▶ _Activity_:
In the records, change "上一章" to "Previous chapter" and leave everything else as it is.

◆ ◆ ◆

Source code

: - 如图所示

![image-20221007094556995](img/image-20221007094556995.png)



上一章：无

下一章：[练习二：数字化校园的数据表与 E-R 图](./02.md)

◆ ◆ ◆

▶ _Exercise result_:
Source code

: - 如图所示

![image-20221007094556995](img/image-20221007094556995.png)



Previous chapter：无

下一章：[练习二：数字化校园的数据表与 E-R 图](./02.md)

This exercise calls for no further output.